Items thirteen and fourteen .are for under-estimates of the engineer, and amount to the very considerable sum of $26,000 in round numbers. The auditor does not find any such under-estimates; but does find that in consequence of the manner, in which it was requisite to do the work, to prevent the quicksand running into the pit, by filling in earth and gravel upon the bed of the road, which the auditor finds was the most economical mode of making the road bed keep in form, the plaintiffs incurred expense to the amount of $3,000 more than it would cost to make the same excavation without this precaution. The plaintiffs, when informed of this order of of the engineer, by the resident engineer of the section, told him they should not consent to do the work, in that mode, without extra compensation, and the resident engineer assured them that they should receive such extra compensation. But the auditor finds he had no authority to bind the company, by any such promise, as we have already considered in a former part of this opinion. And the plaintiffs took no steps to perfect any claim for such extra allowance, according to the terms of the written contract, and the engineer when the claim was presented, decided against it. This seems to bring the claim within the rules laid down by us in regard to some of the former items of this account.

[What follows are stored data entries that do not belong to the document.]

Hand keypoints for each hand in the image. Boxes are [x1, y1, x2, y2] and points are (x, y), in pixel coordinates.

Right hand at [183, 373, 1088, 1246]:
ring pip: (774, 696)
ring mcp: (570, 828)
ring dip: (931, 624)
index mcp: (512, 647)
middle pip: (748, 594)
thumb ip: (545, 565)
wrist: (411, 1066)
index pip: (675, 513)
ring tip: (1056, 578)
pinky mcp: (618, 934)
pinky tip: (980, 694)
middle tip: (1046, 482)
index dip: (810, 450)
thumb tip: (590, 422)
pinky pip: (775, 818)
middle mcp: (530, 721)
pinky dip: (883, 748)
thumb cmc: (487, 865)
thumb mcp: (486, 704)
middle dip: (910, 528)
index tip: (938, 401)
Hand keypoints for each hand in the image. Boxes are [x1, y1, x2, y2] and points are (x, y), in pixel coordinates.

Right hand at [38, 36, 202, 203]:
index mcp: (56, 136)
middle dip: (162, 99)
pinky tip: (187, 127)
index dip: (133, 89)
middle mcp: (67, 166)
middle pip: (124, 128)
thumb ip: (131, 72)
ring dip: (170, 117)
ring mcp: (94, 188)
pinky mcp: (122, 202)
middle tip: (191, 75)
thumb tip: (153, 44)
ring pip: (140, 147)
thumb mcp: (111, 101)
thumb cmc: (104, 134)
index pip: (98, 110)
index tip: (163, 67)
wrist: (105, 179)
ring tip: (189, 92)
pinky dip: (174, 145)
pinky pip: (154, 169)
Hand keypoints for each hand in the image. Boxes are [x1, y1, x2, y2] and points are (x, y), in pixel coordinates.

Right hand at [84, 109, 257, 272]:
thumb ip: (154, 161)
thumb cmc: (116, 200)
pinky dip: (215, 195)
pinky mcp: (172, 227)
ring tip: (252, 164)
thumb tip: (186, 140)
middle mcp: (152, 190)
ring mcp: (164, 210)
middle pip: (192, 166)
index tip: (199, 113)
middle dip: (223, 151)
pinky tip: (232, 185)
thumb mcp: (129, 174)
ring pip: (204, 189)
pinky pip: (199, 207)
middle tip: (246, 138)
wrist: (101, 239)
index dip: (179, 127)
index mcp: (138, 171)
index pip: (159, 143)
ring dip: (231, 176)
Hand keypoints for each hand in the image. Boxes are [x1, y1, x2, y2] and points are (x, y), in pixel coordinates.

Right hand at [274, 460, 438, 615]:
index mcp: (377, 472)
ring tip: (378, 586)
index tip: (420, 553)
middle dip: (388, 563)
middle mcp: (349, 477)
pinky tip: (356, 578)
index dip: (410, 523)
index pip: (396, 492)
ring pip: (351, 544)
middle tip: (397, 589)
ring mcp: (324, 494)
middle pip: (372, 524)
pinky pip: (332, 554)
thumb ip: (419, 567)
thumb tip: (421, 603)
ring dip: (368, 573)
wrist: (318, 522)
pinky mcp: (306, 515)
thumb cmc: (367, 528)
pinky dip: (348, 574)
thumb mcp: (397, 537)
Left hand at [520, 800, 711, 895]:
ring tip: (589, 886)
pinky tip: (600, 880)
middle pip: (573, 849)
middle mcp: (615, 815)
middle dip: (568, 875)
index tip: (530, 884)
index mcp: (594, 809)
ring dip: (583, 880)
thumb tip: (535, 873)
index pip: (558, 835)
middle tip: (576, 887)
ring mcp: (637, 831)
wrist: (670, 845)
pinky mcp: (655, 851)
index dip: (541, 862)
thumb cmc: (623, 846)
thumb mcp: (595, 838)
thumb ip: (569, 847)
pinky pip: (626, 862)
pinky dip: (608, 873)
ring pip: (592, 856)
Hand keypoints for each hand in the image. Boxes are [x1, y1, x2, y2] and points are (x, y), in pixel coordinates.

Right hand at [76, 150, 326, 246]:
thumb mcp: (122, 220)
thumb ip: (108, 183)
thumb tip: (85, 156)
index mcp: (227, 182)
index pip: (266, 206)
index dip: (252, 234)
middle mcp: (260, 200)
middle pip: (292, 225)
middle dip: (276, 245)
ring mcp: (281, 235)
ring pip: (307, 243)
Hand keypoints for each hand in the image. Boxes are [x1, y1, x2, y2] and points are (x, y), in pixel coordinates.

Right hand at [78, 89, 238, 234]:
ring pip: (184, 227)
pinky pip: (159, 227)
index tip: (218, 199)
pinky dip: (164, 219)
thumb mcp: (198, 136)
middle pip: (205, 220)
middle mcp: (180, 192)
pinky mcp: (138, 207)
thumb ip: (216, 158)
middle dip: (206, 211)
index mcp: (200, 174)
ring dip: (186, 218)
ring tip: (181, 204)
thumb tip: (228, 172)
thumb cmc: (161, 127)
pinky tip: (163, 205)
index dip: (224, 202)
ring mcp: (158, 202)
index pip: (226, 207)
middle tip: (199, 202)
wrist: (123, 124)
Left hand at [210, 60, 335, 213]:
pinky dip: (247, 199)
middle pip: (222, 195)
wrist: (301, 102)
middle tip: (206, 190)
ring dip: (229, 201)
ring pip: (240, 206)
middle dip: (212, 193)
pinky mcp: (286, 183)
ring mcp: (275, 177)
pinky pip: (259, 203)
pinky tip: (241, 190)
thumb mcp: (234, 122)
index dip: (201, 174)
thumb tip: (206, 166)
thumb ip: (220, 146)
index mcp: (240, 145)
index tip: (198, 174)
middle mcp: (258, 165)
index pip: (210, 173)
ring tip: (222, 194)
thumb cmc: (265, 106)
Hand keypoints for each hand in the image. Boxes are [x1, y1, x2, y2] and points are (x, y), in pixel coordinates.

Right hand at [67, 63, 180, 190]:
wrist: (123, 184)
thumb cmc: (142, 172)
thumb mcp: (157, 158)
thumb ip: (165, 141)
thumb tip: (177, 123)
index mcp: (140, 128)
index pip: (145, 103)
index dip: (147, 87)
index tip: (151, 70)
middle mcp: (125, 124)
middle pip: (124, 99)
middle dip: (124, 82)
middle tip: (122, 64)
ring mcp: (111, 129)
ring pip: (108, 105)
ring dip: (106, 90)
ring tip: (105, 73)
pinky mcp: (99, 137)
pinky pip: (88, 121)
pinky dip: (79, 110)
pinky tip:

The case of Thayer v. this defendant, 24 Vt. 440, is precisely *140in point as to this last item. The assistant engineer there told the plaintiff “ He should have his pay for it; the company would pay him for the sameand so is the decision in Herrick’s case. This disposes of all the questions arising in the case. Judgment reversed and judgment for the smallest sum reported by the auditor except for the item of bridge abutments, for which the plaintiffs are entitled to the largest sum reported.

No copy of the exceptions in the county court was furnised, and I cannot see that any question in regard to the taxation of costs was reserved. Upon the brief of one of the counsel allusion is made to such a question, but it could not be revised here, unless it appears, by the exceptions in the county court, to have been passed upon by that court and ordered to come here for revision.